提示文:
/---
前回2009年衆院選マニフェストでは主要政策の財源や工程表を明示したが、多くが達成できなかった教訓と反省から、今回は財源や数値目標盛り込まず、柔軟に対応できる現実路線に徹した。

会見で野田首相は「まだ道半ばの改革も数多くあるが、改革をさらに前に進めるか、後退させるかが問われる戦いだ」と訴え、社会保障制度改革、経済、エネルギー政策、外交・安全保障、政治改革の5分野をあげ改革を前に進める覚悟を強調した。

<経済政策の柱は最終的な雇用増、業界依存の自民党との違い鮮明に>

経済政策では、企業収益が改善しても所得や雇用増につながらない経済政策は意味がないと強調。世界の需要も取り込む発想をもち、「最終的に雇用につなげることを経済政策の柱としたい」と訴えた。
\---
課題一覧:
1. 上の提示文から、「前回2009年衆院選マニフェ」で始まり「を前に進める覚悟を強調した。」に至るまでの部分を、一字一句変えずに書き出してください。
2. 記録のうち、文字列「purple」を含む行をすべて拾い集めてください。

入力資料:
/---
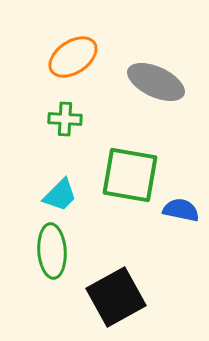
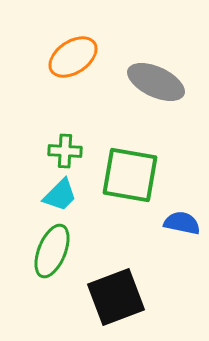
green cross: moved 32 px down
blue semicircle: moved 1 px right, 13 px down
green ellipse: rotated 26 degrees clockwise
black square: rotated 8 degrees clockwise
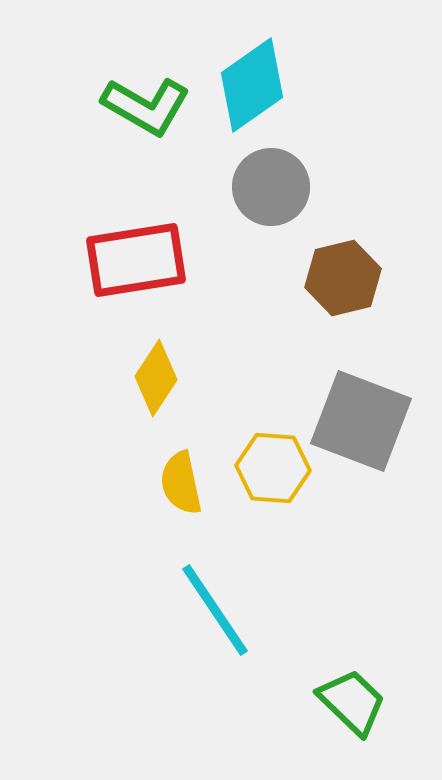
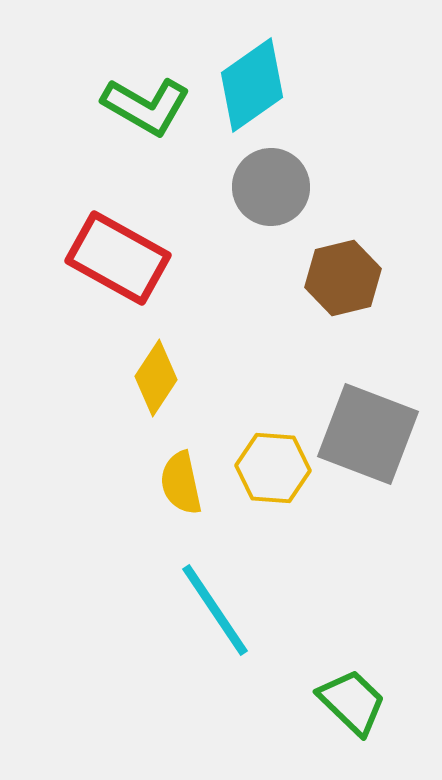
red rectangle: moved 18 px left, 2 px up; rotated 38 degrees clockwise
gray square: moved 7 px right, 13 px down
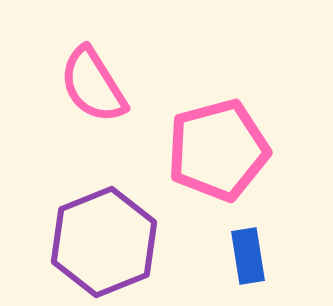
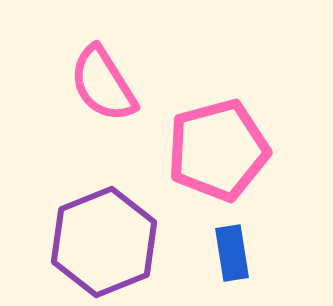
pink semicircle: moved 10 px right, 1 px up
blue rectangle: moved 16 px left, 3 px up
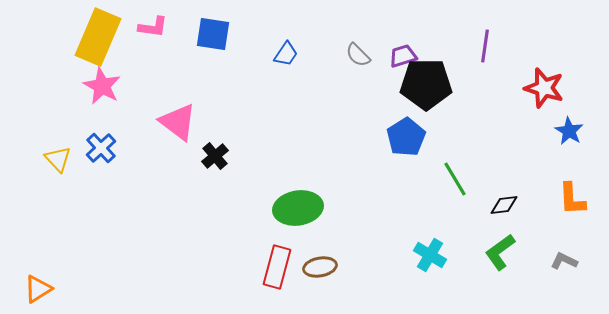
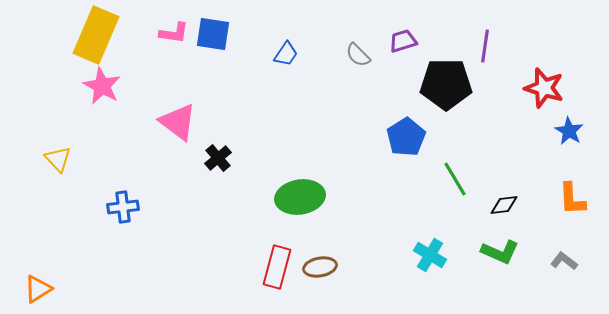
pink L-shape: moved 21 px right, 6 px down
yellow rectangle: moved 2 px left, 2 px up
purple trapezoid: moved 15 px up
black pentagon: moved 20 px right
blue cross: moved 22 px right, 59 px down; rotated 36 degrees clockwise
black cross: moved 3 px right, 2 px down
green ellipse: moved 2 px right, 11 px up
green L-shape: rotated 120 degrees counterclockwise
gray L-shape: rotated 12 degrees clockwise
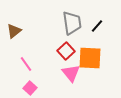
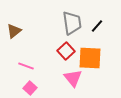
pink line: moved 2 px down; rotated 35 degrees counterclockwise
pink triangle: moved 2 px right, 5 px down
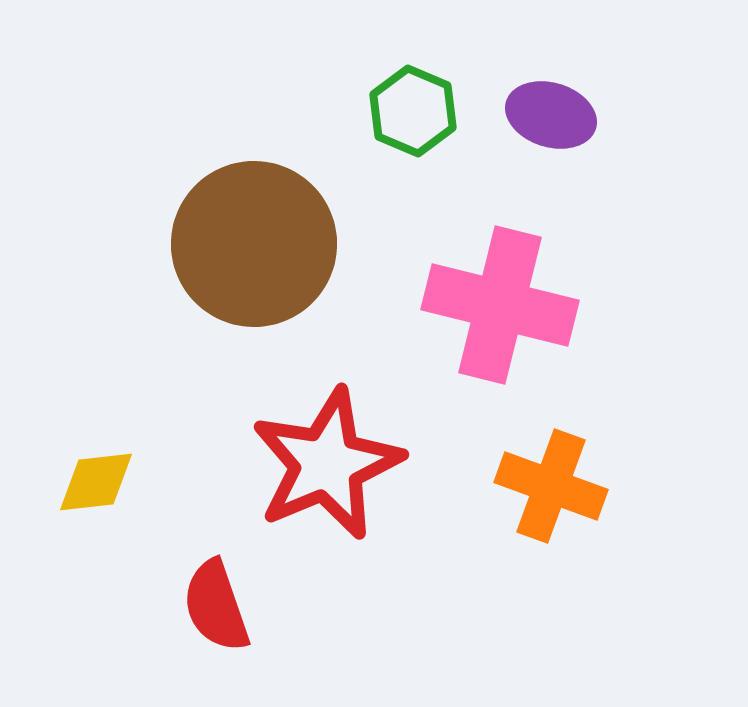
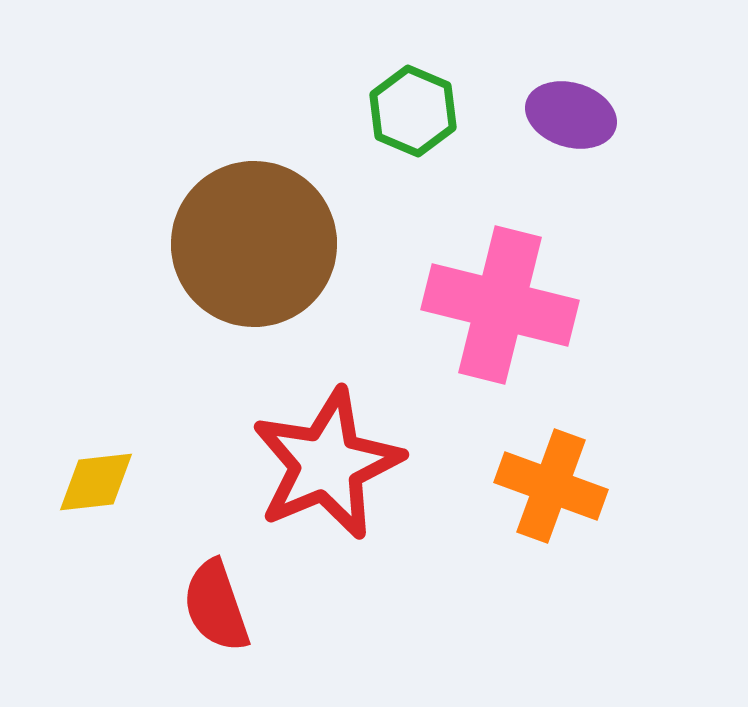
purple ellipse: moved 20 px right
\---
結果:
1.
前回2009年衆院選マニフェストでは主要政策の財源や工程表を明示したが、多くが達成できなかった教訓と反省から、今回は財源や数値目標盛り込まず、柔軟に対応できる現実路線に徹した。

会見で野田首相は「まだ道半ばの改革も数多くあるが、改革をさらに前に進めるか、後退させるかが問われる戦いだ」と訴え、社会保障制度改革、経済、エネルギー政策、外交・安全保障、政治改革の5分野をあげ改革を前に進める覚悟を強調した。

2.
purple trapezoid: moved 15 px up
purple ellipse: moved 20 px right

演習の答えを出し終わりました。